Let's hope that good stoves spread everywhere and make open fires a matter of misguided nostalgia.


*Carbon monoxide poisoning, pneumonia, lung cancer, bronchitis, chronic obstructive pulmonary disease, heart disease, high blood pressure, low birth weight, cataracts...

Wednesday, November 18, 2009

Ultrasound in Rwanda

Ultrasound is something I've blogged about before--I'm excited about an inexpensive pocket-sized version. Something like that may be what replaces the stethoscope in the near future, and American medical students and residents are already being urged to make it part of their armamentarium--though takeup is still not as good as it could be. My father frequently laments the difficulty of getting his residents to look for pleural effusions at the bedside, and very few ER physicians routinely do an ultrasound of the heart to determine if an elderly patient with low blood pressure is suffering from a weak pump or a dry one.

But as helpful as ultrasound will eventually prove in wealthy settings, it could be revolutionary in low-resource clinics. Paul Farmer's NGO Partners in Health studied ultrasound in Rwanda, training local physicians in its use. They found that the scans were accurate and sustainable: the Rwandans' and the American trainers' image interpretations agreed 96% of the time, and the clinic continued to scan avidly after the Americans had left. It was found to be particularly beneficial in planning surgeries and in caring for pregnant women.

Every low-resource clinic should have at least one ultrasound machine. The trouble is that the damn things are expensive--but there are a lot of older-generation models lying around the US, and getting those to where there are none would be a good start. Thomas Jefferson University has an equipment donation program, as does the World Federation for Ultrasound in Medicine and Biology.

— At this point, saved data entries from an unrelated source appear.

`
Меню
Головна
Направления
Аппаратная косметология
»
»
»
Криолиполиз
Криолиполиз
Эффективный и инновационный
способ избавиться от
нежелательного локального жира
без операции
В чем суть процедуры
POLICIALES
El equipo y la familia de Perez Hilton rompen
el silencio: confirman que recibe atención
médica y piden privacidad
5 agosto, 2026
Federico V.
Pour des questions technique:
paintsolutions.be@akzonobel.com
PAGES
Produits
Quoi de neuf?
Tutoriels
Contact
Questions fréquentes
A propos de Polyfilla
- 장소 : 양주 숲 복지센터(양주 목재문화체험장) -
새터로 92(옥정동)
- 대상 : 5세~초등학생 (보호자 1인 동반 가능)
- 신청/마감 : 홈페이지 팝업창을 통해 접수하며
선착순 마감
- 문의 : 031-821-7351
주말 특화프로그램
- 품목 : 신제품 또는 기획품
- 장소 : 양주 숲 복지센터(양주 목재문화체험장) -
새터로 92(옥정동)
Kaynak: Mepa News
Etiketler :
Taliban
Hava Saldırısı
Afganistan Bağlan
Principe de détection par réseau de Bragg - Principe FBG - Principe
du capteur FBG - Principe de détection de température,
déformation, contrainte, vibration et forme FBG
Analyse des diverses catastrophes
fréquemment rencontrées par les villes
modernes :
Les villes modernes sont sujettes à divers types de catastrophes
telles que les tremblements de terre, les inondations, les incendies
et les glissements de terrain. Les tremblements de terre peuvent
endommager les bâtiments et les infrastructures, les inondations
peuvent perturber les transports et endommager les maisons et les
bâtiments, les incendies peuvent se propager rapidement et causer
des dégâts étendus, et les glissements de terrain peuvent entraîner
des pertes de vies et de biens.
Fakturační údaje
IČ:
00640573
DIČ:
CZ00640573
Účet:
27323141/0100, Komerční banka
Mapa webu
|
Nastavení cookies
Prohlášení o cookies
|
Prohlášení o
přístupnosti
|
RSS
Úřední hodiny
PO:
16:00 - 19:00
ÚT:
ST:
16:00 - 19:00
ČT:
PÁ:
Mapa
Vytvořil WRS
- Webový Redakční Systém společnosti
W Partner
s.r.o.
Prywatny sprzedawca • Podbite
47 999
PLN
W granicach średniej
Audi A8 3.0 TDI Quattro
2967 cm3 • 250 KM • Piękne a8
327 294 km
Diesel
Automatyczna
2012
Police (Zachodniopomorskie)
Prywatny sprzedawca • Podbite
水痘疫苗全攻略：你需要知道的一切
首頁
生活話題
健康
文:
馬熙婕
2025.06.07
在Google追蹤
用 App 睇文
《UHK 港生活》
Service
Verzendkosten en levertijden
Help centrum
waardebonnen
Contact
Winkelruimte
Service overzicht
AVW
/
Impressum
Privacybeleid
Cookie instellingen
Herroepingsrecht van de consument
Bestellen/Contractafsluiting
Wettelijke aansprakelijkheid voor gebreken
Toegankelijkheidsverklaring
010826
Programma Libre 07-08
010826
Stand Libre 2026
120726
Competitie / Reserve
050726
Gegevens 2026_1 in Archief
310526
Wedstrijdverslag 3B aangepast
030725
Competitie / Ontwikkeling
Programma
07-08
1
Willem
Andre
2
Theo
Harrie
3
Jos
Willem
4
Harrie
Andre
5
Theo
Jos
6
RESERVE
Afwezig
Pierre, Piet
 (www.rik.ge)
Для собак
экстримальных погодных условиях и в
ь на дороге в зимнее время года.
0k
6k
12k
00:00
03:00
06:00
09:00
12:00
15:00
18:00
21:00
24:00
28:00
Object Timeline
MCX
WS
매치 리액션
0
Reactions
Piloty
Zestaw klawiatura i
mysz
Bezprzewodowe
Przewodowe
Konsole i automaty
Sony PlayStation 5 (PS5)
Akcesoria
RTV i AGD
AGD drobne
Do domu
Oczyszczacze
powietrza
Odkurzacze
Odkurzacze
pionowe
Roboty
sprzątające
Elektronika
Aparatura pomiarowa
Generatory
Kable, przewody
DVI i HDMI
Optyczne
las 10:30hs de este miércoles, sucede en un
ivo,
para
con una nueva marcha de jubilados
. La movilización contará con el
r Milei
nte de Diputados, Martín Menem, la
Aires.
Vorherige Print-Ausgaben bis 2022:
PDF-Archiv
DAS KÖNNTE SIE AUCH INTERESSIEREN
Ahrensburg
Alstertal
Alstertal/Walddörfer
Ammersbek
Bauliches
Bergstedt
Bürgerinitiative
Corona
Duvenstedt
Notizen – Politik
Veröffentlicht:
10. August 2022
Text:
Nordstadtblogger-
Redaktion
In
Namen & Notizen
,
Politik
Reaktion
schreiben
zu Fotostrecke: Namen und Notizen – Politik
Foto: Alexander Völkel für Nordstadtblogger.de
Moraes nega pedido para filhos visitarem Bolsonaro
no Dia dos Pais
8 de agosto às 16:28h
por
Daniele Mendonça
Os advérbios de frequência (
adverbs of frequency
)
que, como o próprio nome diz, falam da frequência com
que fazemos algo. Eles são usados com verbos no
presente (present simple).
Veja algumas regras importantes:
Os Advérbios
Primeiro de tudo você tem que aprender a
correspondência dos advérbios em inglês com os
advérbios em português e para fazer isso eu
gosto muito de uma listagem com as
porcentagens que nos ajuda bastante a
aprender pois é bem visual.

Wednesday, November 11, 2009

Gadgets in the field: Cell-phone microscope

The cell-phone microscope appeared recently in the New York Times. It costs a few dollars, hooks onto a cell phone, and allows to examine blood samples microscopically. A version called the Cellophone and created by Aydogan Ozcan's group at UCLA creates digital holograms of the cells and allows for mathematical analysis of the image. (Ozcan has created a fledgling company called Microskia to develop the idea.) A related invention out of Berkeley is Daniel Fletcher's CellScope.

Wow. Here's a reason to be thankful that cell phones blanket the earth. If cell-phone microscopes can replace the full-sized version even for limited applications like malaria screening, they could be immensely helpful.

When will these devices be ready for marketing and distribution where they're needed most? Who's going to buy them up and send them into action?